Digweed remains one of the top DJ's in the world through his hypnosis, an astral traveling that plants seeds of another world when you give yourself completely to the music. And he still creates with a budding following of dance heads from the UK to the USA. Last October he celebrated "Bedrock's" one-year courtship at London's club Heaven and for the past two-and-a-half years remains a solid fixture at Manhattan's club Twilo. "Bedrock" is Digweed and this release highlights his travels as a DJ through 10 years of layering his foundation to where he is now.
"Basically the whole album is reflective of if you come and hear me DJ. I'll be playing that moody tripped-out stuff in the first part of my set. Trying to get the mood going where each track is falling into each other as gradually becomes a little more intense, layering a bit more and slowly starts picking up the groove," Digweed said.
Through the first disc Digweed, one-half Northern Exposure with Sasha is speaking through records.

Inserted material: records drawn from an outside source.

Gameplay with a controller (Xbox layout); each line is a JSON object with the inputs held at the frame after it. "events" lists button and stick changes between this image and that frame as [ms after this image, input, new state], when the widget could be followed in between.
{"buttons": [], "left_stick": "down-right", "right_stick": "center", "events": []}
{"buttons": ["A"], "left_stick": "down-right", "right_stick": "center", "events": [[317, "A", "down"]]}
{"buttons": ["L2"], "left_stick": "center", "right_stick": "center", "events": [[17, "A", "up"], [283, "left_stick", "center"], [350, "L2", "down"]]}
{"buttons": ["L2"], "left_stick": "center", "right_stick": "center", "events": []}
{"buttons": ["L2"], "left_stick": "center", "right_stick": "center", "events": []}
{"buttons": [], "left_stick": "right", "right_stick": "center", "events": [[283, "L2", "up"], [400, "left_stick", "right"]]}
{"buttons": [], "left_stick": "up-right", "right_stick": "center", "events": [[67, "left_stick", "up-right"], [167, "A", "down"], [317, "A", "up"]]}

Starting his set with Raff'n'Freddy's "Listen," Digweed bounces more rock-esq house: his rhythms are big, edgy, and leveled not to loud so the vocals can deliver their sampled trance in provocative loops.
"What it does is got those weird vocals in it, which kind of are not songs. Like the Morel track has got a very Underworldish type vocal, or, there's the Judy track, which is very much very much like a Twilo trip sound," Digweed explained.
Slipping bits of forthcoming tracks before actually playing them; Digweed's foreplaying with records is quite similar to the way he bisects romantic, yet distraught, voices through distant phasing emotions between straightforward rhythms. The voices lead the groove as much as the groove moves the voices. BPT's feat of Danny Morales's "Moody," and the dated C12's feat of Jole's "Judy" sets the tone for this dancing communication. As the beats become harder, more manipulated, Digweed uses two versions of Morel's "True" back-to-back, which creates a soft edge of dislocation. He then moves his set into darker territory woven with Morel's lyrics of righteous hypocrisy, e.g. "Jesus don't want you, die alone." Digweed clears up lyrical matters with Jodi & Spesh's "We are Connected," blending trance pitched synths and mystical keys into the nightlife's pogoing system.
On "Bedrock's" second disc, let the progressive trance begin. Smooth bass patters, rhythms exchange high-5's, voices develop into haunting butterflies, and each record Digweed chooses to rotate becomes injected sound for sleek imaginations. The Bedrock remix of Heller & Farley's "The Rising Sun" moves like fingers down your pants, entrapping an eerie whisper juxtaposed with thrusting sensations that will leave you lost in seduction. Digweed closes the compellation by becoming aggressive as hell with his beats, breaks, and heliocentric trance.
Compared with many continuous dance records that get dry after the first spin "Bedrock" becomes glued to your ears and keeps on getting better and better the more you play it. A clear example of the longevity a DJ has when the play their records right.